[DATA FOR REVIEW Boundary: Start]

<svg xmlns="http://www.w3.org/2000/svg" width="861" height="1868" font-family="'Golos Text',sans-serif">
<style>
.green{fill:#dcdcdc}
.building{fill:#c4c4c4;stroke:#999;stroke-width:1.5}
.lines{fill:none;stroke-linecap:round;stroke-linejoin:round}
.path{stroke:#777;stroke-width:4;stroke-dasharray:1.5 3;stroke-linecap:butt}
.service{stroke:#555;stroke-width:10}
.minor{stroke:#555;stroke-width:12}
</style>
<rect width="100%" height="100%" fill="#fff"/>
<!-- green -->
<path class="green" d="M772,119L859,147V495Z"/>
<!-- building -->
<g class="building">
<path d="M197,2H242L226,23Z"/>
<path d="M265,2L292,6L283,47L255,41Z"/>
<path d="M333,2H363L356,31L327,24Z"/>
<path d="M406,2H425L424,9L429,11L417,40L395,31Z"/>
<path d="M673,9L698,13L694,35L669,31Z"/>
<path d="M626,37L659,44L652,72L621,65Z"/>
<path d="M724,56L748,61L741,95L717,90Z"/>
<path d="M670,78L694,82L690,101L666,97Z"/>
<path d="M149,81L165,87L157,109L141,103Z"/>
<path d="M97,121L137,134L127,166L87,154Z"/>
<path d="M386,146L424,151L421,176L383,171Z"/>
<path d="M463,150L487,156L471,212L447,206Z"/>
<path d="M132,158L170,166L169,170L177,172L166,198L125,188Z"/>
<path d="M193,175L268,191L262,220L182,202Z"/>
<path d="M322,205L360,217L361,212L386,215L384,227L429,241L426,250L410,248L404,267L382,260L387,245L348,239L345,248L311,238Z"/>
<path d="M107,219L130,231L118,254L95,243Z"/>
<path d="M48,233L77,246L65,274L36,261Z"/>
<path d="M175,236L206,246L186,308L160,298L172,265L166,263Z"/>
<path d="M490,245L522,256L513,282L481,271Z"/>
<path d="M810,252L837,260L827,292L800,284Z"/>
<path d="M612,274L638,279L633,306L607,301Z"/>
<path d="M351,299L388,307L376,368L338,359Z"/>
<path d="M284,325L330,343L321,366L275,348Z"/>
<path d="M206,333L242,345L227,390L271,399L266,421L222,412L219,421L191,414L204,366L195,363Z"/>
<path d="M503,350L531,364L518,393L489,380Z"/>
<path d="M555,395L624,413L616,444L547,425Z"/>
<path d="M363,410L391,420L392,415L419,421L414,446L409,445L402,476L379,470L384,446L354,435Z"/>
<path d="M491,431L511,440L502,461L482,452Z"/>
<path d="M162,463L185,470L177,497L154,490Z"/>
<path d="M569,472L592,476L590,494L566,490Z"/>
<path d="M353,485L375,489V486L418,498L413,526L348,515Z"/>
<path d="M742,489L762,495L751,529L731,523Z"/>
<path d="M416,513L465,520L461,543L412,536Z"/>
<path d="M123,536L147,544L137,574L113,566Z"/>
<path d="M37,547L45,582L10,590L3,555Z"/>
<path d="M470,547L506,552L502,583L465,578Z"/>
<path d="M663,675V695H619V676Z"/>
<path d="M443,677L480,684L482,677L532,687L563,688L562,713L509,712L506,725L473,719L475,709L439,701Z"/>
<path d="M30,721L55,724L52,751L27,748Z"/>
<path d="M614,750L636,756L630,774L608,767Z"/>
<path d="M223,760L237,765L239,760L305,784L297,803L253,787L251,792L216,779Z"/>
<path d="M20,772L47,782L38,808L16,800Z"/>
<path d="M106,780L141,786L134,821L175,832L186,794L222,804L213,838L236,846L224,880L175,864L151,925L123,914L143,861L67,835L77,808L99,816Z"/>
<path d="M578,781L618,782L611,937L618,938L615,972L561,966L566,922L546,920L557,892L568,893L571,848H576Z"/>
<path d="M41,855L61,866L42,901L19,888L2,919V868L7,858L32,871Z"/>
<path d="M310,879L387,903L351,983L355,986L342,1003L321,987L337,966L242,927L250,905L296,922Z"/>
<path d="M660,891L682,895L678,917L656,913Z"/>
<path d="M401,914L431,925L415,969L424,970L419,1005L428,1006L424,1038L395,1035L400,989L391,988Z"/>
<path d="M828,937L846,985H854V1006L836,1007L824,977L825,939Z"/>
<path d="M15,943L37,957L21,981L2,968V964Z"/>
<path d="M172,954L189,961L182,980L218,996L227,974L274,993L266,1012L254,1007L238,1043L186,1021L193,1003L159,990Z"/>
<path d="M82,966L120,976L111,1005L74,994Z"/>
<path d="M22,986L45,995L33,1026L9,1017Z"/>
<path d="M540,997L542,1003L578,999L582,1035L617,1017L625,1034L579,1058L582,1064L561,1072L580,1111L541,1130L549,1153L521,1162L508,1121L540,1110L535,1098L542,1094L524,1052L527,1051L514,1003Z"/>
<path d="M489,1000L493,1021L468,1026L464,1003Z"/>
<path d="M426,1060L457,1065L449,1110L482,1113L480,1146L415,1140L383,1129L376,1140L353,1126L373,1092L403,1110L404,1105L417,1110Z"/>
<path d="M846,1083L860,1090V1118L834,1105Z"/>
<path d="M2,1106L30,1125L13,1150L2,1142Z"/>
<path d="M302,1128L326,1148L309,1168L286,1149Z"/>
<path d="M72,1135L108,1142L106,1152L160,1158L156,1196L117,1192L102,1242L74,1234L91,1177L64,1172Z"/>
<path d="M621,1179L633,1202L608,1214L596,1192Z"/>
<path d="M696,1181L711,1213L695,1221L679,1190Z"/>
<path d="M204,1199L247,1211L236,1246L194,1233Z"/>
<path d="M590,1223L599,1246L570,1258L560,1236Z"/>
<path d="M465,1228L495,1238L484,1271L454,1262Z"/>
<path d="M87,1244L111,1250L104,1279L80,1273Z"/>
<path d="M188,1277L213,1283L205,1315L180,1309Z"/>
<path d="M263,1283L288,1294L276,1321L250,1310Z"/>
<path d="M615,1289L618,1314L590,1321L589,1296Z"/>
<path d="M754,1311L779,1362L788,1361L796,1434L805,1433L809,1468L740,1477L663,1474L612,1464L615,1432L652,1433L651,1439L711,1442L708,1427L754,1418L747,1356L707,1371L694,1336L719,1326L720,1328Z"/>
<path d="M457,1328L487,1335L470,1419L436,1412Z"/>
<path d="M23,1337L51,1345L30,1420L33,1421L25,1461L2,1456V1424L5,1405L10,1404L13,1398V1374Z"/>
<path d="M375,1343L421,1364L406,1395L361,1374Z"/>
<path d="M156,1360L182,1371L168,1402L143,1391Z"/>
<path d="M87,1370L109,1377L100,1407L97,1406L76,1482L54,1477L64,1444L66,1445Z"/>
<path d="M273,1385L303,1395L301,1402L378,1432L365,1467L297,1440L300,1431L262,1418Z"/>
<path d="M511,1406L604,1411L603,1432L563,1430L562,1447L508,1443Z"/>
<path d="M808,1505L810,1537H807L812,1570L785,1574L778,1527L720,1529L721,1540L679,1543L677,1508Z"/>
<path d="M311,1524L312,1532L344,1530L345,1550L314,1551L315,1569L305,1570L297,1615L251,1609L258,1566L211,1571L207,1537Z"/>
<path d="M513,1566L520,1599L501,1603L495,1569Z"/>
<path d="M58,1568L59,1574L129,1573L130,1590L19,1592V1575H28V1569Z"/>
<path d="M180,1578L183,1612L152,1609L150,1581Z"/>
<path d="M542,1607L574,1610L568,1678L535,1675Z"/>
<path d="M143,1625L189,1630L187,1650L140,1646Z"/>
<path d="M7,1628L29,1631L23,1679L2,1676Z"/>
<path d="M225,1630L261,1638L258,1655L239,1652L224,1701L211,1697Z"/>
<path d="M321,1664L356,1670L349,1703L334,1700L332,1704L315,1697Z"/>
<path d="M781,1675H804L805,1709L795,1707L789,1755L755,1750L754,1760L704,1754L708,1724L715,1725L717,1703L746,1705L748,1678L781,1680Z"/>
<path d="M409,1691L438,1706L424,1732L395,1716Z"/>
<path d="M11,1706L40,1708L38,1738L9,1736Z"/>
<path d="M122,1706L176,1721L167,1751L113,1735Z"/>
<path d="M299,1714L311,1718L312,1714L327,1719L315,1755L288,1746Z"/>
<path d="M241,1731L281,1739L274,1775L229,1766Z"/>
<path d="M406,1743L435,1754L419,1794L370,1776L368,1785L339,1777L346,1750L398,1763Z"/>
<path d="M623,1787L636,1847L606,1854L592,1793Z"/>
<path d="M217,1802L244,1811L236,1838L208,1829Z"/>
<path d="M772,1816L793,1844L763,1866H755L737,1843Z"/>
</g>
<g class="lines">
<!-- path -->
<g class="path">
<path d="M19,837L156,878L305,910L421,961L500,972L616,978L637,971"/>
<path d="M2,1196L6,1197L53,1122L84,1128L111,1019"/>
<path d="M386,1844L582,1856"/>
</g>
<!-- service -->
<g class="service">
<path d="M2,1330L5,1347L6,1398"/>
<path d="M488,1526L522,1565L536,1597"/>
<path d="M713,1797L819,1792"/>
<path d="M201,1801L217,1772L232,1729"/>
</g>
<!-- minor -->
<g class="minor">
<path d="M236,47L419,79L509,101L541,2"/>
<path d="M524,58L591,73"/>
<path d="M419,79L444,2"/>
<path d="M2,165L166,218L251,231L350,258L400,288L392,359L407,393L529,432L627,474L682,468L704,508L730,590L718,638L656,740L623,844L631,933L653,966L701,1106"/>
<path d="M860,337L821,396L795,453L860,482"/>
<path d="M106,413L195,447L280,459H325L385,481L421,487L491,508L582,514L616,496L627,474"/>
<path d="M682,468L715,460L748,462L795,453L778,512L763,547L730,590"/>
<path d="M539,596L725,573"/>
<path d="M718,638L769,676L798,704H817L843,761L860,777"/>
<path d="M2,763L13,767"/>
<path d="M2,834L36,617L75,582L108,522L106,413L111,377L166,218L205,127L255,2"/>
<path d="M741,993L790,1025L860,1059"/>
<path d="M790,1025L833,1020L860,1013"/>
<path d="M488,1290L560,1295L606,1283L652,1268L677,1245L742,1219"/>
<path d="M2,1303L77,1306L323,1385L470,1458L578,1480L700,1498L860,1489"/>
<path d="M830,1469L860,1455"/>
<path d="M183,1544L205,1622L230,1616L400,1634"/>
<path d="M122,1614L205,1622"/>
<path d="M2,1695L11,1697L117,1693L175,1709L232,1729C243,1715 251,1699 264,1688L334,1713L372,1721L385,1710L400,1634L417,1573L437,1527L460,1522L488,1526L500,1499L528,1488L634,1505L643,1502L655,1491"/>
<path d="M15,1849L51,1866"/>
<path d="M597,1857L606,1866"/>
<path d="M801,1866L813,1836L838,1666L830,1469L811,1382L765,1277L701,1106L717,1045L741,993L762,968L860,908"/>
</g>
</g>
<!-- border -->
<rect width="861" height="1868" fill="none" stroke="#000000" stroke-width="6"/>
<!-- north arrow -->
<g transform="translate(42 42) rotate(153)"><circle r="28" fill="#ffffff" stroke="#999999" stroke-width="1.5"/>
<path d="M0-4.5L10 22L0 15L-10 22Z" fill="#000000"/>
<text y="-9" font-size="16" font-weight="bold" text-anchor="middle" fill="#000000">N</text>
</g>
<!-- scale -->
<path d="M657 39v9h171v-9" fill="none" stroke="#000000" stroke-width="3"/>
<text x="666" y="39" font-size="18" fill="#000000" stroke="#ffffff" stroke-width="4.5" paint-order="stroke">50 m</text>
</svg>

[DATA FOR REVIEW Boundary: End]

DESCRIPTION OF THE TASK. Look over the material and return every line where the word "lines" is found.

EXERCISE RESPONSE.
.lines{fill:none;stroke-linecap:round;stroke-linejoin:round}
<g class="lines">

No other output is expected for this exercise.